Second, by falling into a debt-trap, as many BRI benefiting countries already have, borrowers may have to end up leasing real-estate, in the guise of production processing zones, to China, in effect clipping their own sovereign rights in many ways. Cambodia, Myanmar, Pakistan, and Sri Lanka illustrate this either happening or waiting to happen to them. The blueprint of another imperial network may be in the offing, to weaken, even eliminate, the Atlantic Order and all it stands for: World Bank/International Monetary Fund (IMF) network by seductively shifting borrowers to the Asian Infrastructure Investment Bank (AIIB) China founded multilaterally; the World Trade Organisation (WTO), but pegging trade relations bilaterally under BRI imperatives; and NATO (the North Atlantic Treaty Organisation), through Chinese naval bases dispersed the world over.

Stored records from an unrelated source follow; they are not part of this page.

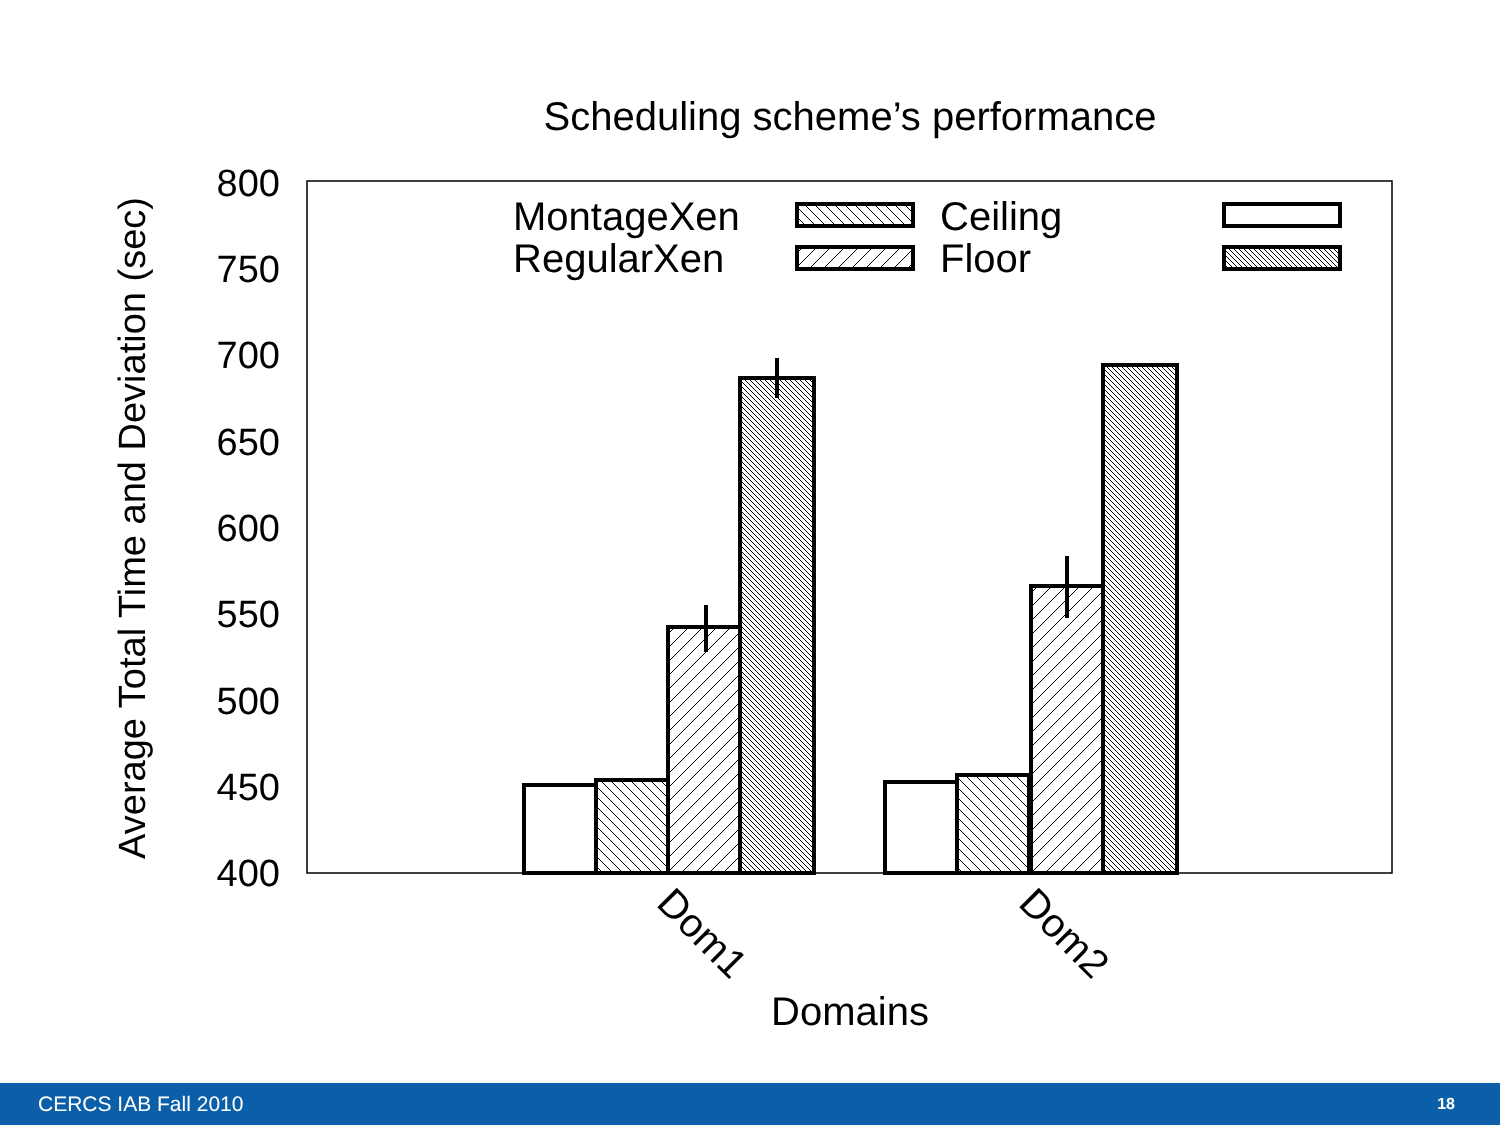Scheduling scheme’s performance
Average Total Time and Deviation (sec)
800
750
700
650
600
550
500
450
400
MontageXen
RegularXen
Ceiling
Floor
Dom1
Dom2
Domains
CERCS IAB Fall 2010 18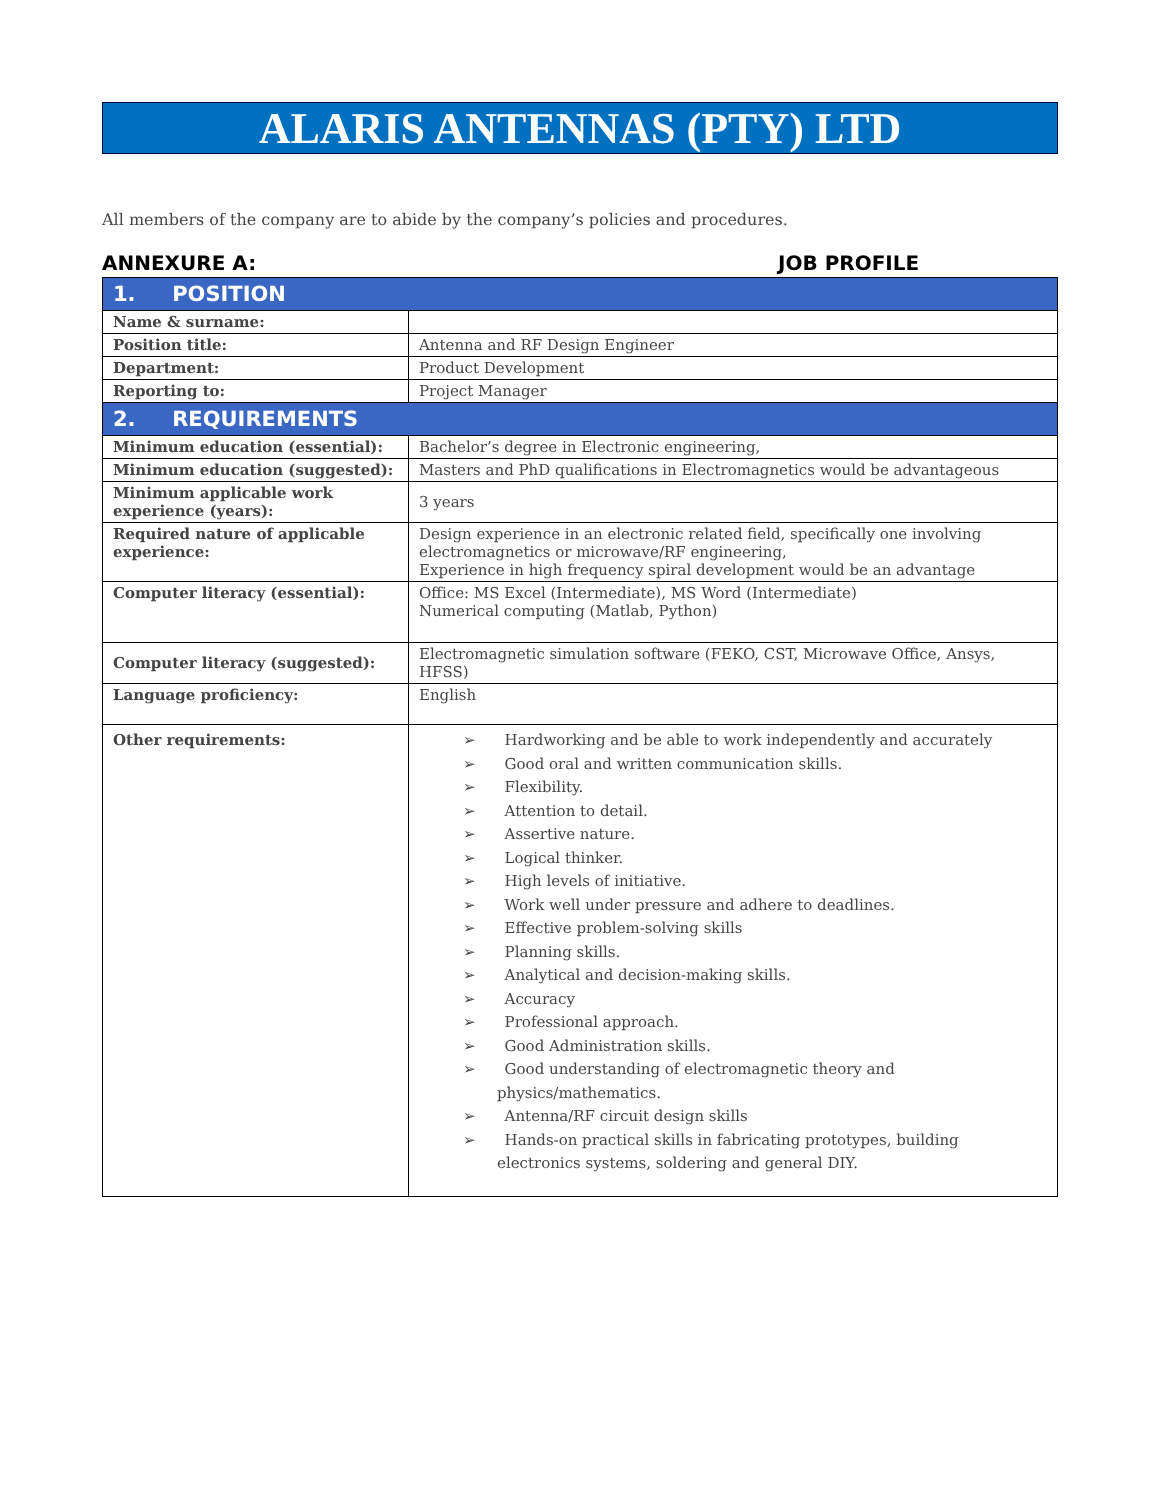ALARIS ANTENNAS (PTY) LTD
All members of the company are to abide by the company’s policies and procedures.
ANNEXURE A: JOB PROFILE
| 1. POSITION | |
| Name & surname: | |
| Position title: | Antenna and RF Design Engineer |
| Department: | Product Development |
| Reporting to: | Project Manager |
| 2. REQUIREMENTS | |
| Minimum education (essential): | Bachelor’s degree in Electronic engineering, |
| Minimum education (suggested): | Masters and PhD qualifications in Electromagnetics would be advantageous |
| Minimum applicable work experience (years): | 3 years |
| Required nature of applicable experience: | Design experience in an electronic related field, specifically one involving electromagnetics or microwave/RF engineering, Experience in high frequency spiral development would be an advantage |
| Computer literacy (essential): | Office: MS Excel (Intermediate), MS Word (Intermediate) Numerical computing (Matlab, Python) |
| Computer literacy (suggested): | Electromagnetic simulation software (FEKO, CST, Microwave Office, Ansys, HFSS) |
| Language proficiency: | English |
| Other requirements: | ➢ Hardworking and be able to work independently and accurately ➢ Good oral and written communication skills. ➢ Flexibility. ➢ Attention to detail. ➢ Assertive nature. ➢ Logical thinker. ➢ High levels of initiative. ➢ Work well under pressure and adhere to deadlines. ➢ Effective problem-solving skills ➢ Planning skills. ➢ Analytical and decision-making skills. ➢ Accuracy ➢ Professional approach. ➢ Good Administration skills. ➢ Good understanding of electromagnetic theory and physics/mathematics. ➢ Antenna/RF circuit design skills ➢ Hands-on practical skills in fabricating prototypes, building electronics systems, soldering and general DIY. |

Finally, given the increasingly fluid international system currently what with technological changes ripping institutionalised practices, any Chinese edifices to emerge may also be on too shifting sands to survive. This predicts a far more unpredictable remainder of the 21st century. One ramification of growing global power symmetry is the resort to more illegitimate tactics, further destabilising that system by poisoning age-old and acceptable rules, principles, decisions, and processes.
How might countries prepare for such uncertainties? At least three strategies spring out almost automatically, as if from thin air. First, LDCs (less developed countries) particularly would have to distribute borrowings so as not to overweigh the BRI network against other networks, like the World Bank. Depressed western economies, including World Bank institutions, can be energised by such a distribution, even if it is to hedge against future twists. Second, LDC bloc countries could build their own low-wage industries: China cannot forever monopolise many of these, especially the RMG (ready-made garments) sector; therefore, either that would induce China to search for offshore alternatives itself, or these LDC low-waged products might even out-compete China's in the international market. Market prices cannot remain as static as dictatorial regimes tend to be, leading to the third strategy: since enough capital has been spent on political/military capabilities by many countries already, over-fulfilling actual needs, it may help even dictators to soften up expenditures in these sectors. Diverting that money towards economic sustainability and/or self-sufficiency, no matter how mercantilist that step could be, may just bail the enacting country from becoming too indebted to China. Standing up and being counted may ultimately matter more against what could become a long, long season of global indebtedness. Is any country exemplifying these? Yes, former dictator Mahathir Mohamad's Malaysia.
If all above calculations hold (and, frankly, not all are expected to), fastening our seat-belts for the rough ride ahead, targeting economic self-sufficiency, and stashing cash in the kitty might be the safest and sanest assets in our portfolio.
Dr. Imtiaz A. Hussain is Professor & Head of the Department of Global Studies & Governance at Independent University, Bangladesh.